*Problem to work on*. Please copy every line of the records below word for word, leaving the pictures out.
--- Start of Available data ---
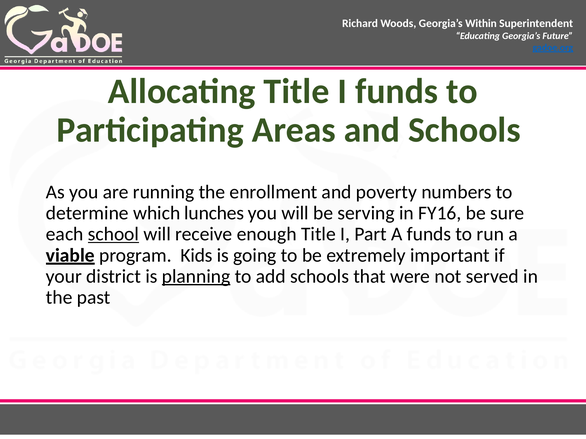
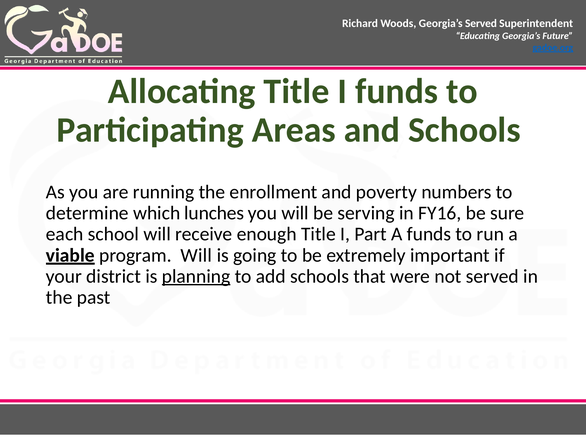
Within at (481, 23): Within -> Served
school underline: present -> none
program Kids: Kids -> Will
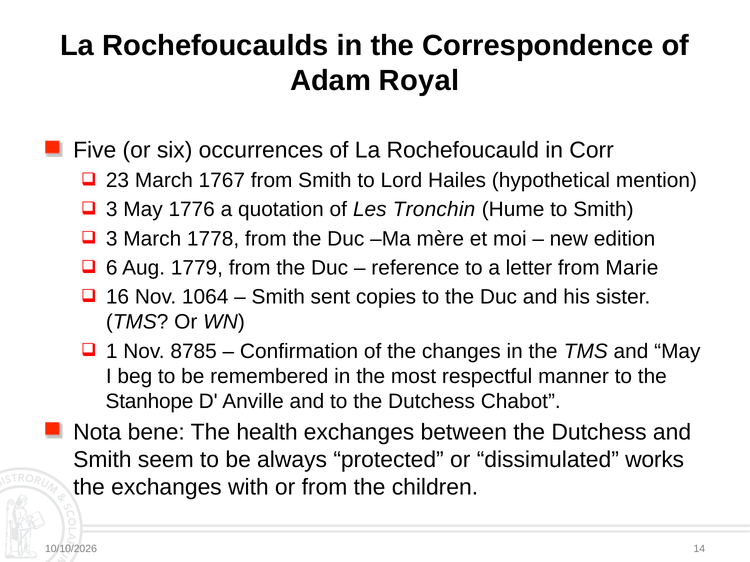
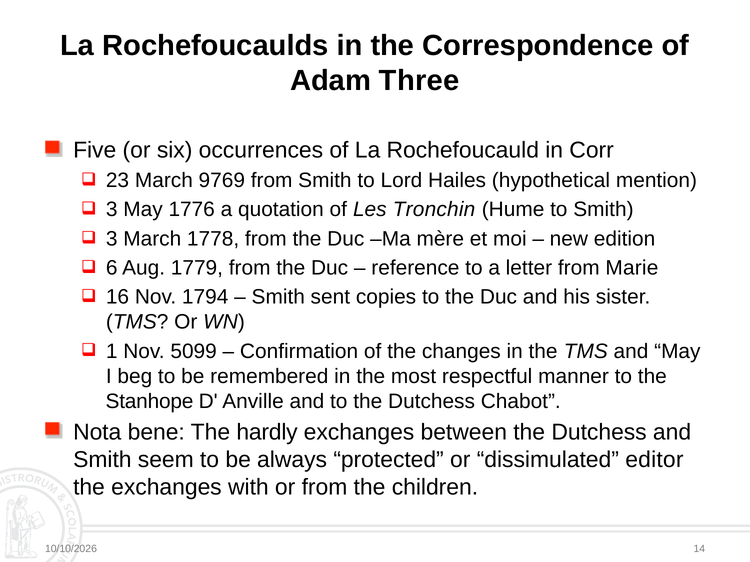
Royal: Royal -> Three
1767: 1767 -> 9769
1064: 1064 -> 1794
8785: 8785 -> 5099
health: health -> hardly
works: works -> editor
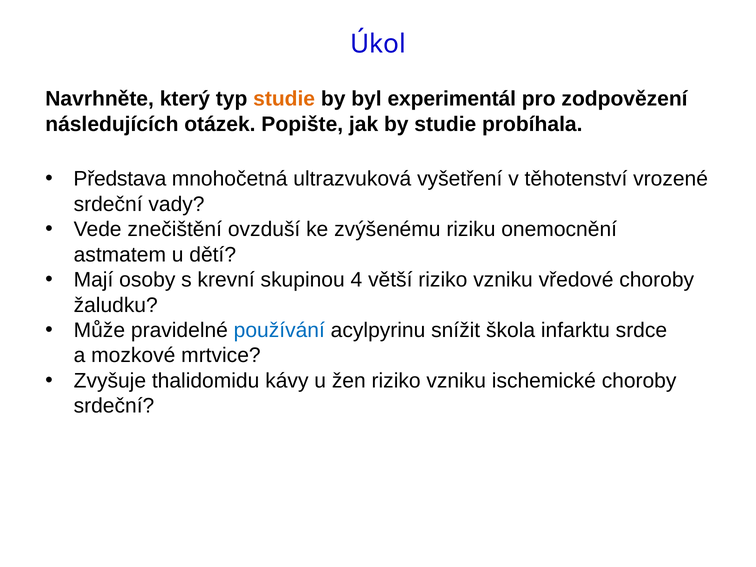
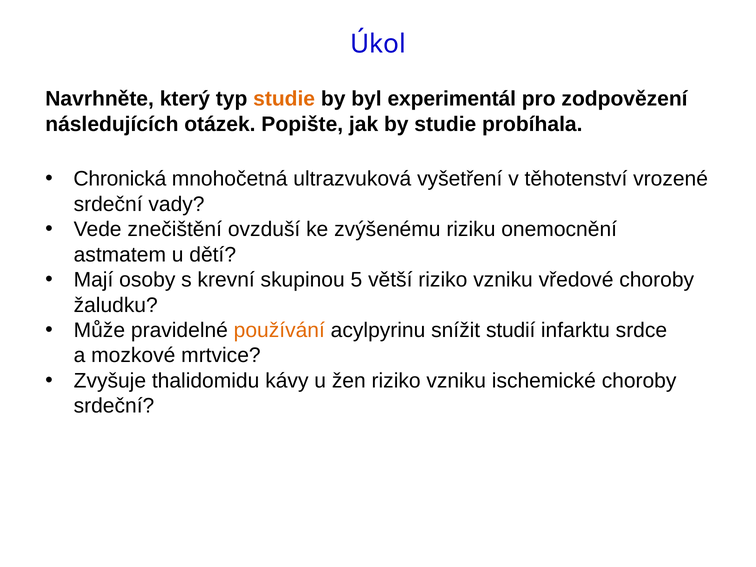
Představa: Představa -> Chronická
4: 4 -> 5
používání colour: blue -> orange
škola: škola -> studií
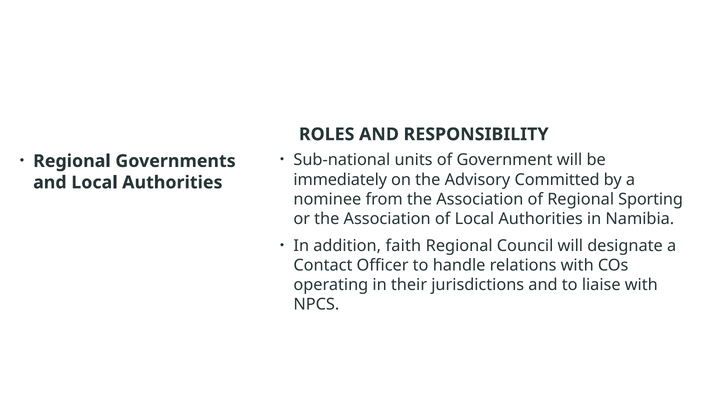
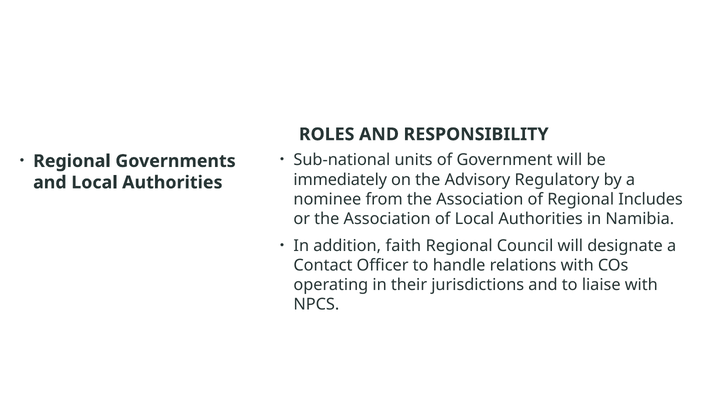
Committed: Committed -> Regulatory
Sporting: Sporting -> Includes
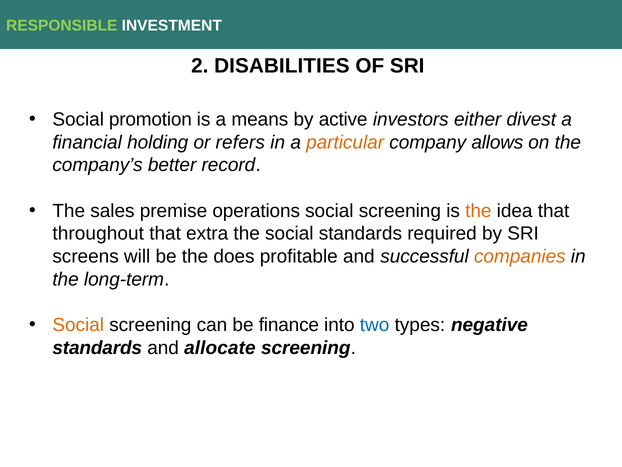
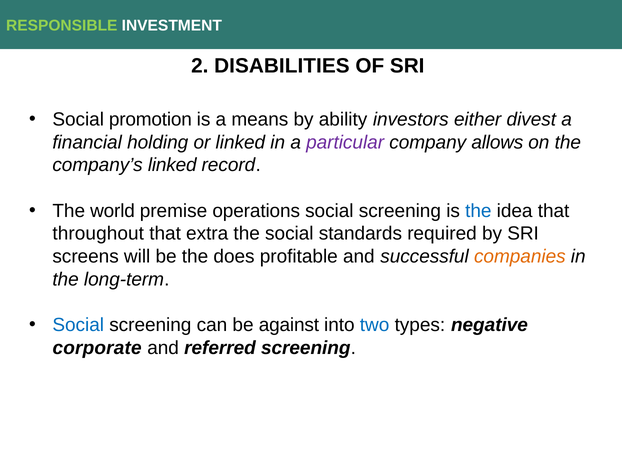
active: active -> ability
or refers: refers -> linked
particular colour: orange -> purple
company’s better: better -> linked
sales: sales -> world
the at (478, 211) colour: orange -> blue
Social at (78, 325) colour: orange -> blue
finance: finance -> against
standards at (97, 347): standards -> corporate
allocate: allocate -> referred
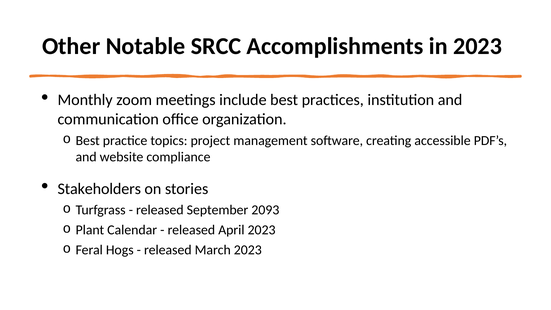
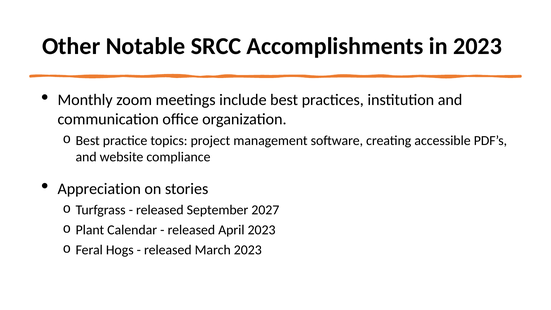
Stakeholders: Stakeholders -> Appreciation
2093: 2093 -> 2027
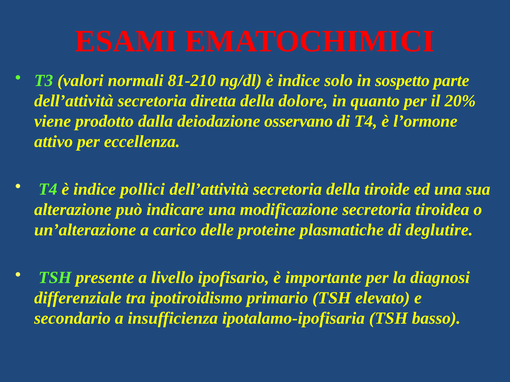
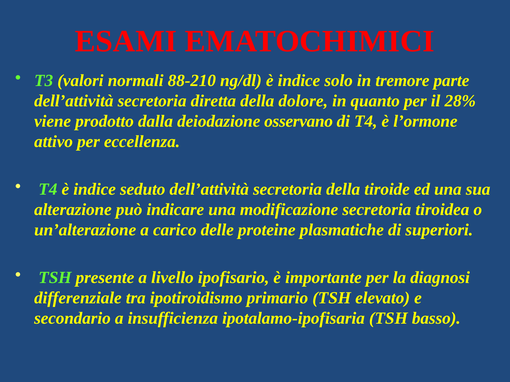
81-210: 81-210 -> 88-210
sospetto: sospetto -> tremore
20%: 20% -> 28%
pollici: pollici -> seduto
deglutire: deglutire -> superiori
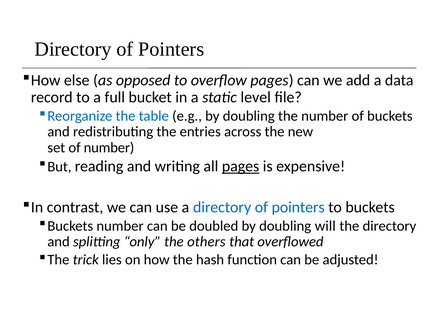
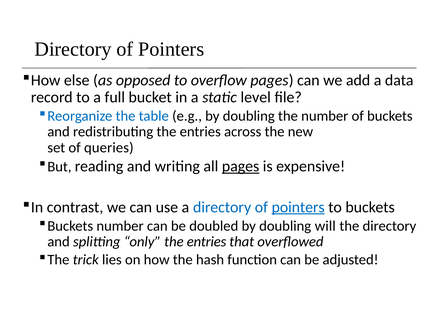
of number: number -> queries
pointers at (298, 207) underline: none -> present
only the others: others -> entries
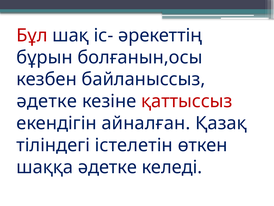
--- End of Available data ---
*Correct answer*.
Within at (481, 23): Within -> Served
school underline: present -> none
program Kids: Kids -> Will
Royal: Royal -> Three
1767: 1767 -> 9769
1064: 1064 -> 1794
8785: 8785 -> 5099
health: health -> hardly
works: works -> editor
Představa: Představa -> Chronická
4: 4 -> 5
používání colour: blue -> orange
škola: škola -> studií
Committed: Committed -> Regulatory
Sporting: Sporting -> Includes
active: active -> ability
or refers: refers -> linked
particular colour: orange -> purple
company’s better: better -> linked
sales: sales -> world
the at (478, 211) colour: orange -> blue
Social at (78, 325) colour: orange -> blue
finance: finance -> against
standards at (97, 347): standards -> corporate
allocate: allocate -> referred
Stakeholders: Stakeholders -> Appreciation
2093: 2093 -> 2027
81-210: 81-210 -> 88-210
sospetto: sospetto -> tremore
20%: 20% -> 28%
pollici: pollici -> seduto
deglutire: deglutire -> superiori
of number: number -> queries
pointers at (298, 207) underline: none -> present
only the others: others -> entries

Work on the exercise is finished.